Listen.  I hear your pain.  I carry an Android device, for heaven’s sake.  Think about that. I don’t even have daily use of my own app.  There’s a couple of reasons why I had no choice but to roll out the app for iPhone first:

1) My day job is writing iPhone apps.  That means that all my tools are for iPhone development, and more importantly all my thinking is geared in that direction.  Much of ShakeShare was, in fact, me teaching myself a number of important things that I then applied to my full time job. To simultaneously write two apps (one I get paid for, mind you, and one I do on my own) in two entirely different technologies?  Both would have suffered drastically for it.

2) The app is centered around wallpaper-like images, on which we superimpose our quotes.  These images have to look nice at the correct full screen dimensions.  In the iPhone world this is easy because all devices are the same size (the app is not even optimized for iPad or iPhone 5, for precisely this reason).  It the Android world this is not only difficult, it is impossible.  So I can’t simply port it over directly, I have to rethink how it works as well.

3) I can only stretch myself so thin.  Every project I roll out, I have to maintain.  I wish I had nothing to do all day but maintain Shakespeare Answers and Not By Shakespeare and Blank Verse (which is broken anyway) and the blog and the merchandise shop and Twitter and Facebook and multiple apps…. But I can’t.  I try these things, and then I have to pick and choose how I spend my time focusing both on what people are interested in but that I can also meaningfully do something with.  Last year I tossed out a “Shakespeare Insult Kit” app for Android.  It flopped.  Literally, single digits worth of people got it.  That doesn’t bother me.  But what if I’d taken twice as long to build the app for two platforms, only to then have it flop?   Twice as much effort down the drain.

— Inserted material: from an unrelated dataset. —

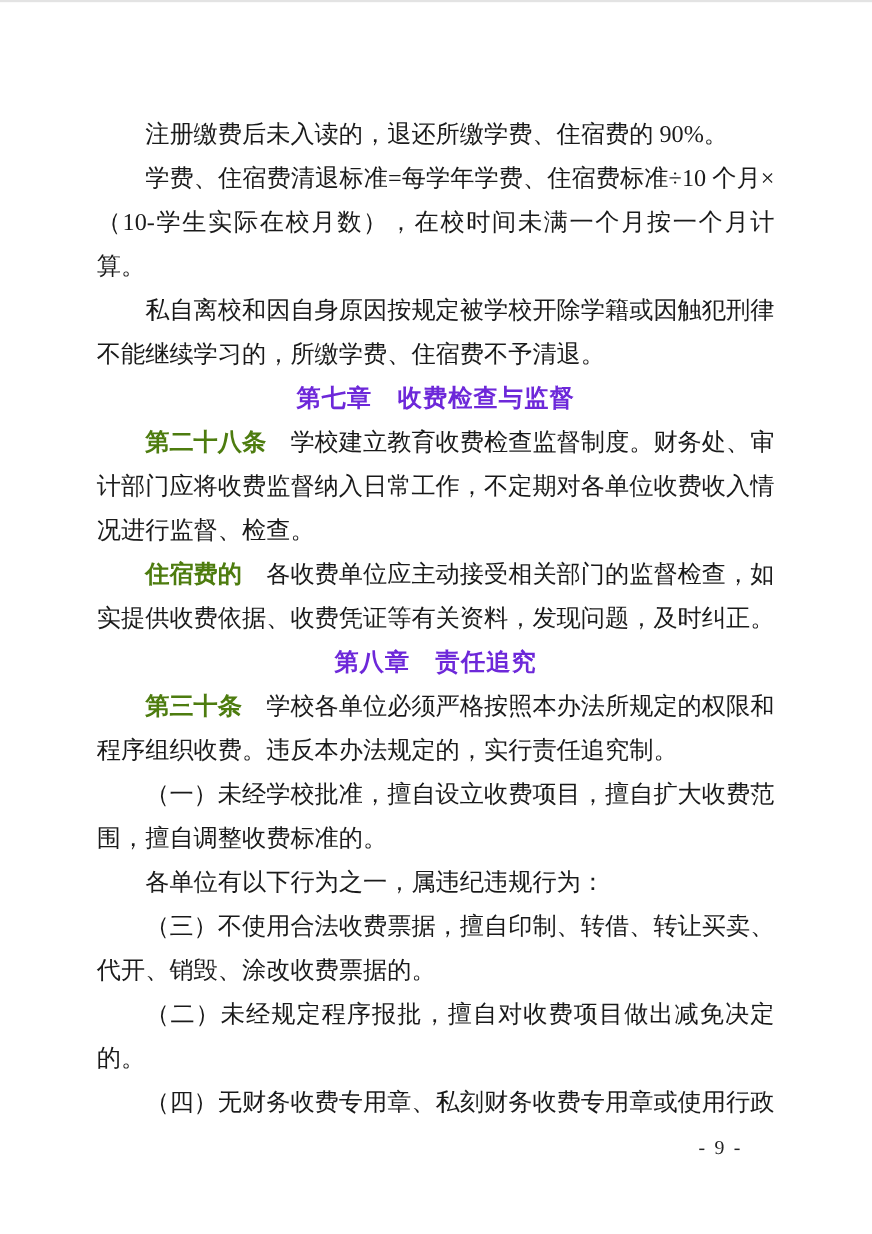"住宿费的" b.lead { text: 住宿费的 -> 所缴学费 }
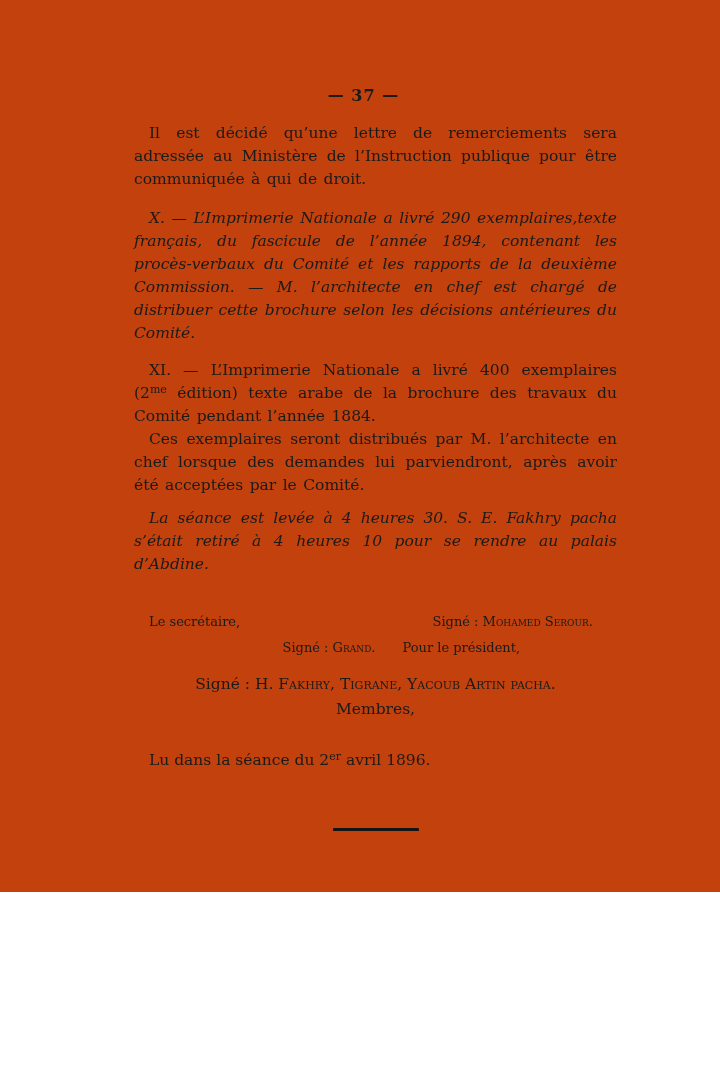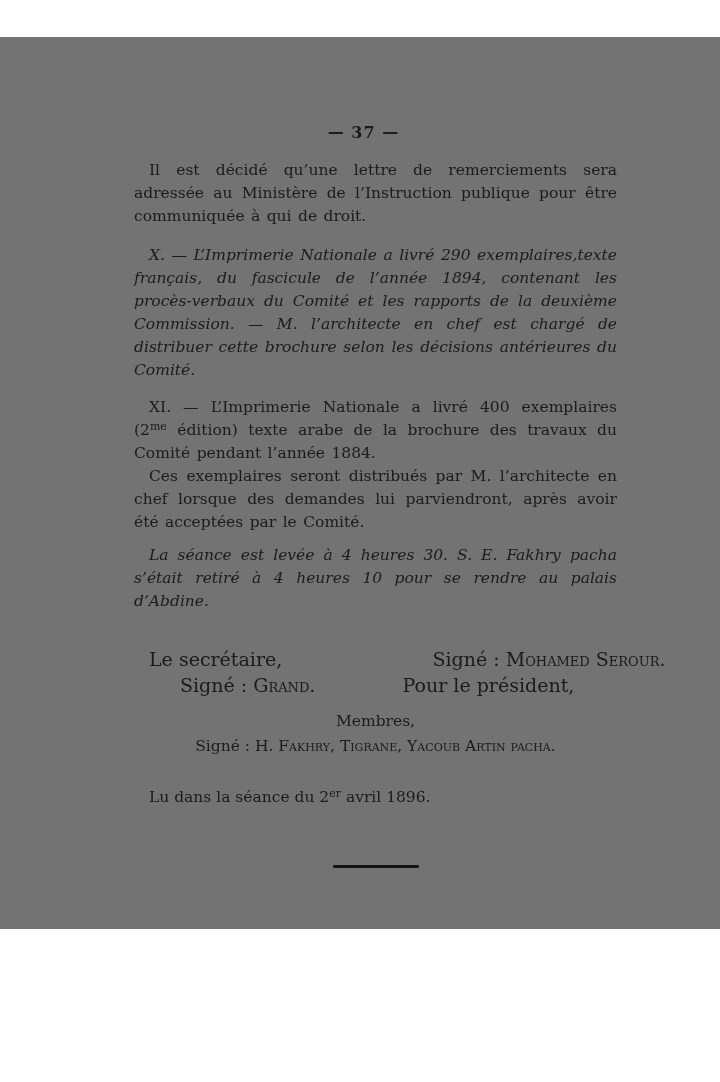"— 37 —" .page { background: #737373 -> #c2410c; margin-top: 37px -> none }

I have to factor such things in when I decide which projects to pursue.

The good news is that ShakeShare is highly dependent on its database, and that is device independent.  So it’s not a complete rewrite.  And, so far, people seem to like and use the app.  I get a steady stream of new downloads, and try to keep producing steady updates.  I do want to do an Android version, if for no other reason than because I think that I myself should be able to carry it around!  All I can ask is your patience.  I haven’t forgotten you.  I just need to find the right block of time combined with the right set of ideas about how to port it, to make it happen in a way that makes me feel like I didn’t bang out a piece of junk just to check the Android box and forget about you all, you know?  If I can’t do quality I don’t want to do it, and I don’t think you want me to either.

Advice for Newcomers (With a Twist?)

Reader Oscar writes to me:

I’m a Spanish reader, and I’m very interested in Shakespeare, but I’m a newcomer. I’ve just read only some works by Shakespeare, but my purpose for 2013 (in reading terms) is to deepen in the Master’s works. I’d like some guide about it, I mean, what are the works I must begin with, the most difficult ones, etc. Could you help me? I’d thank you so much…

Although I told him that we’d discuss it here, I did ask a few questions, at least one of which I think puts an important twist on the question:

  1. As a Spanish reader, does that mean that Oscar is reading the plays in English, or in a Spanish translation?  Does that change your answer?  Are there some plays that might be altered in translation more strongly than others?  What happens to the more “poetic” of the plays?
  2. What is the reader’s interest in the life and times of Shakespeare, and Elizabethan history in general?  The works take on a different level when you look at them in context of what was happening around Shakespeare at the time.  Which plays are more timeless, and which really require an understanding of Shakespeare’s time to fully appreciate?
In writing back I suggested Much Ado About Nothing.  High quality romance, one of Shakespeare’s best couples.  Easy plot to follow.  Not too many lengthy poetic passages to deal with in translation.
So with all that in mind, let’s discuss.  Where should the newcomer start?